Monday, May 18, 2015

It's Not Supposed to Change

I drove through my hometown today. It's been about six years since I last was there and this was just a passing through. We didn't have time this trip to stop and visit like we prefer doing. Over the past year or so I have been working on a memoir that, naturally, features my hometown. That means that I have spent a lot of time there - in my head and memory.

Imagine my shock today when the real town was there. The town that does not look like it did in 1965 (and earlier); the town that has been through changes and disasters as well as boom and bust. I drove down the street beside my childhood home. It's not the same. It was, as I remember it, a tree-lined street all the way down the next two blocks. Today there are none of those trees. All gone. "My" backyard is now not visible from the street as tall, narrow trees block the view and it looks like a fence was there. The building that was once a high school and then my junior high, looks a little worse for wear although it is now a shopping center.

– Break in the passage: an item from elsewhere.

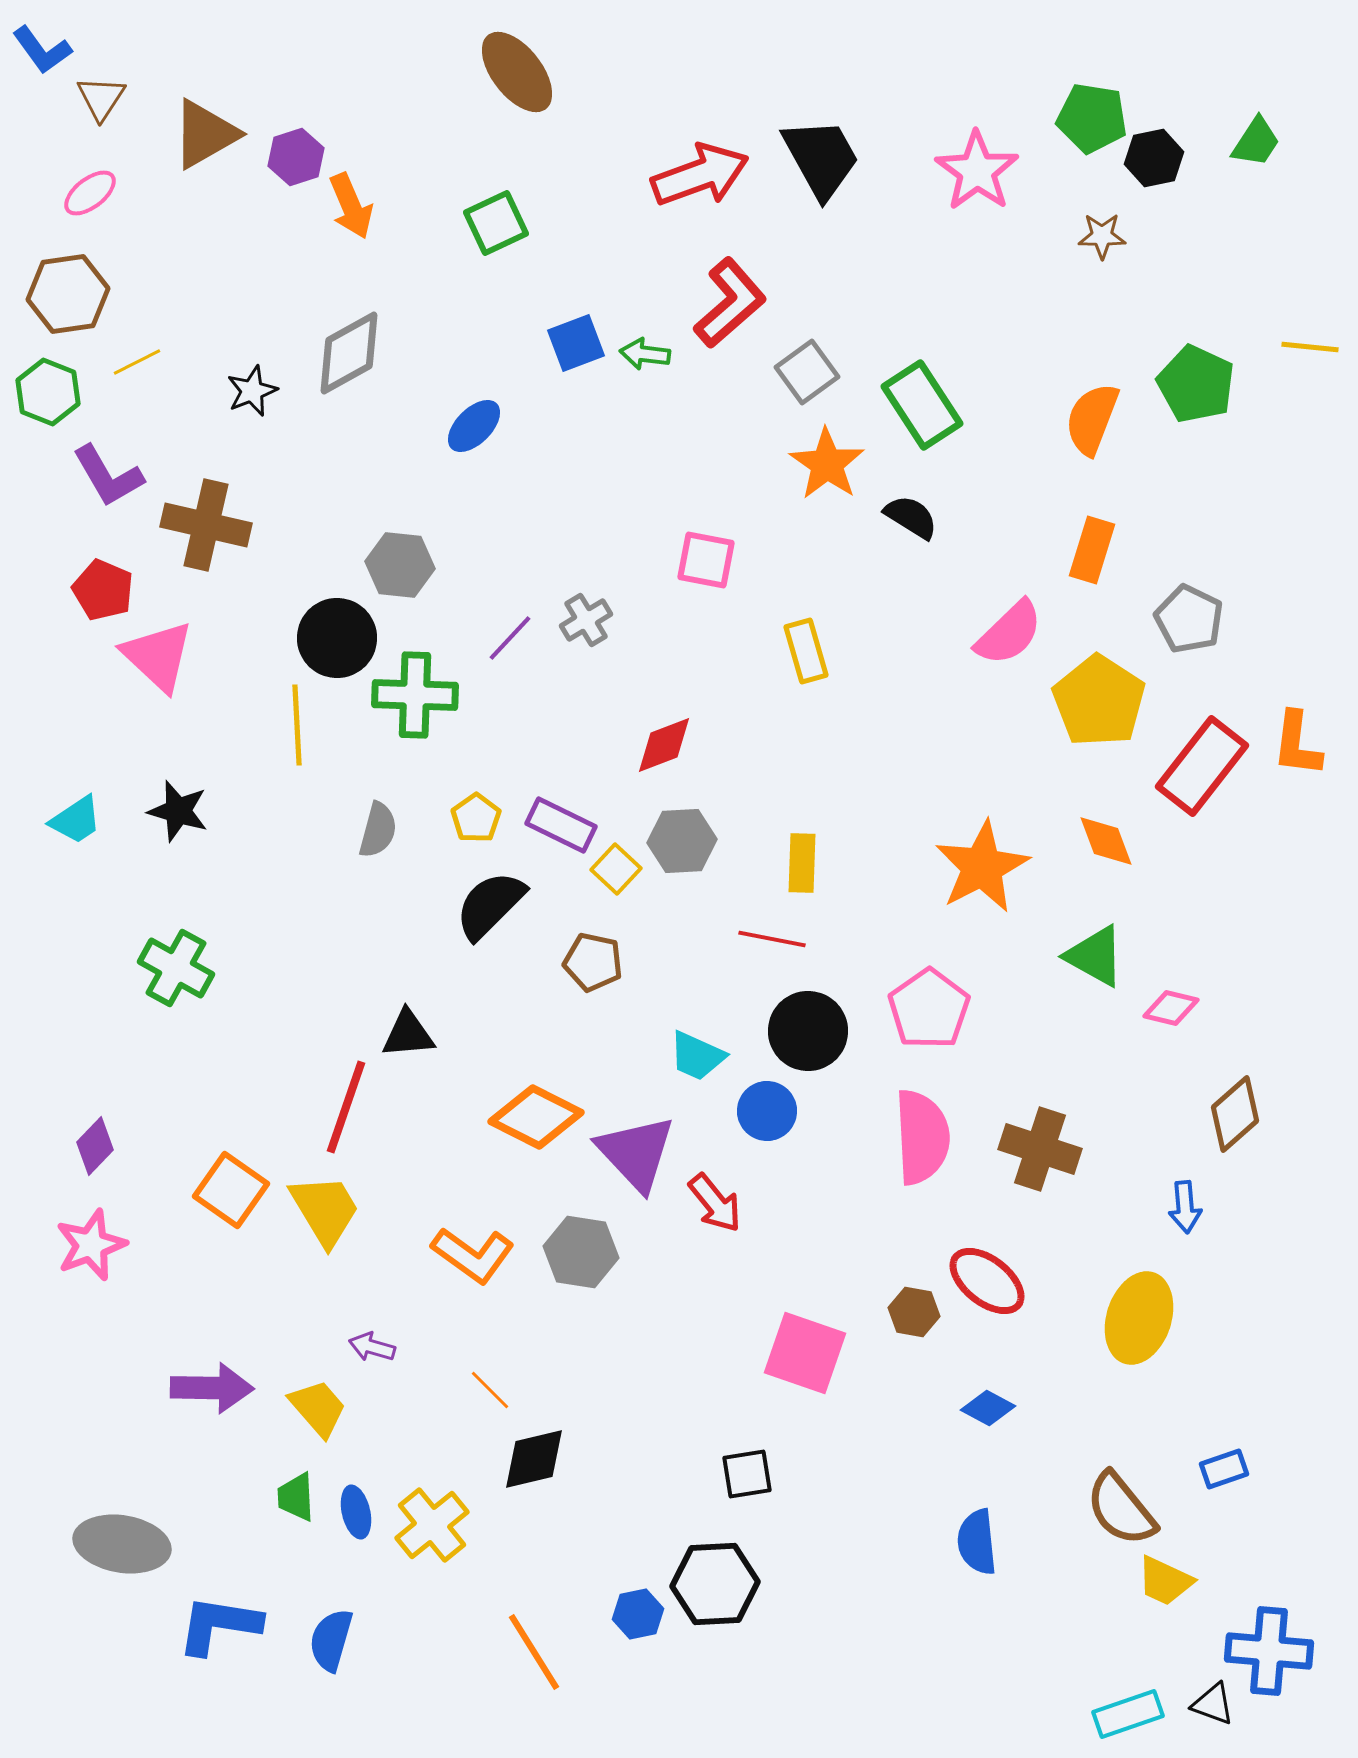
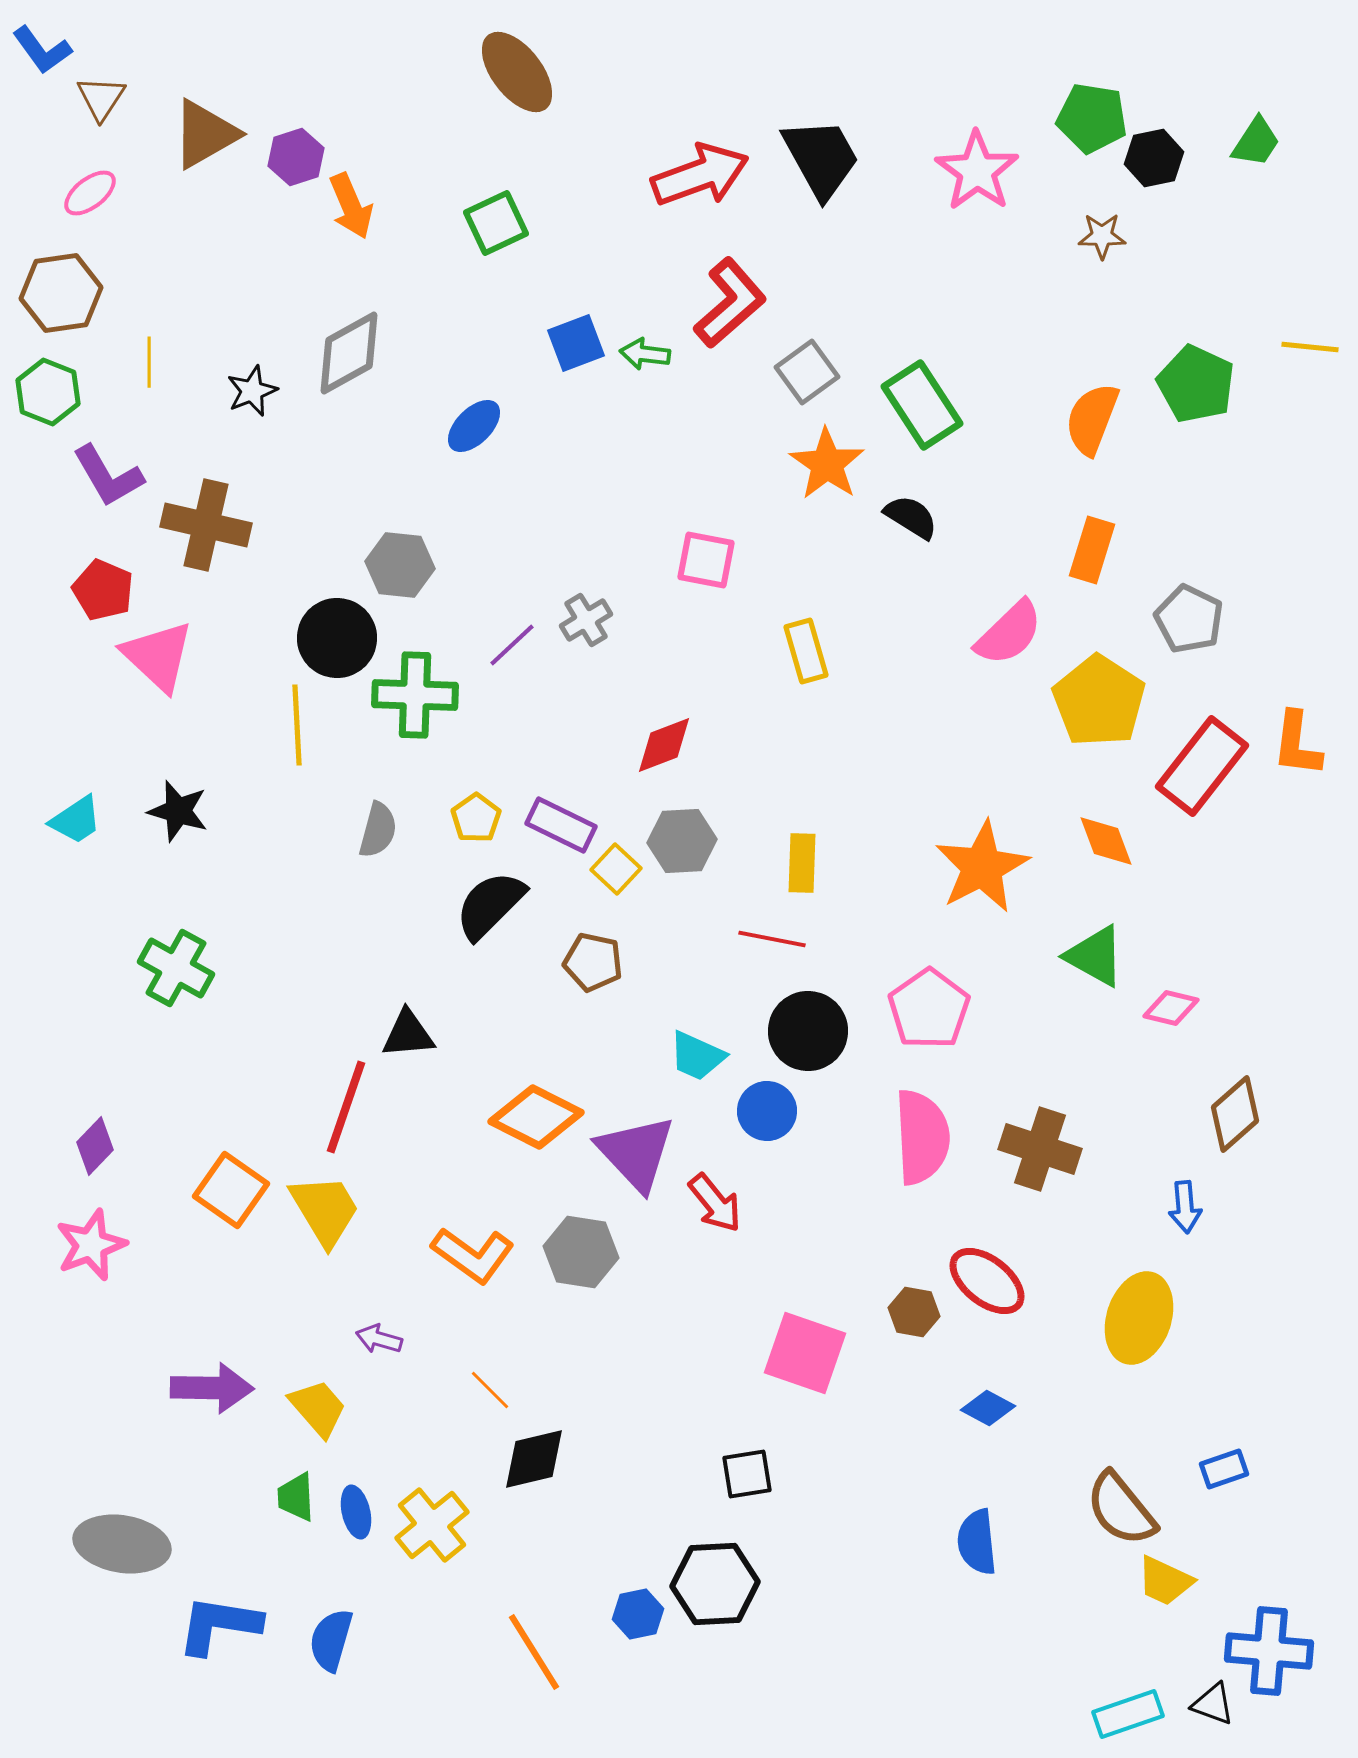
brown hexagon at (68, 294): moved 7 px left, 1 px up
yellow line at (137, 362): moved 12 px right; rotated 63 degrees counterclockwise
purple line at (510, 638): moved 2 px right, 7 px down; rotated 4 degrees clockwise
purple arrow at (372, 1347): moved 7 px right, 8 px up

The streets seemed smaller. The yards more compact. The neighborhoods closer together. There were newer homes next to older ones. There were falling down older homes and others that were well-kept. New businesses exist and some of the older ones are still there. What had been my Dad's store is gone, replaced in town by the big chain store.

No, it is not the place that was my hometown. That place was left behind a long, long time ago. At first I felt sad. But then I realized that even more recent places and memories exist only in the past. We can learn from them, build on them, but we cannot live there.

The town that was my hometown is now someone else's hometown. Over 45 years of high school students have gone through, including the children of family and friends. I am not part of that town and have not been for over 30 years.

That's okay! It was what it was, and for that I am grateful.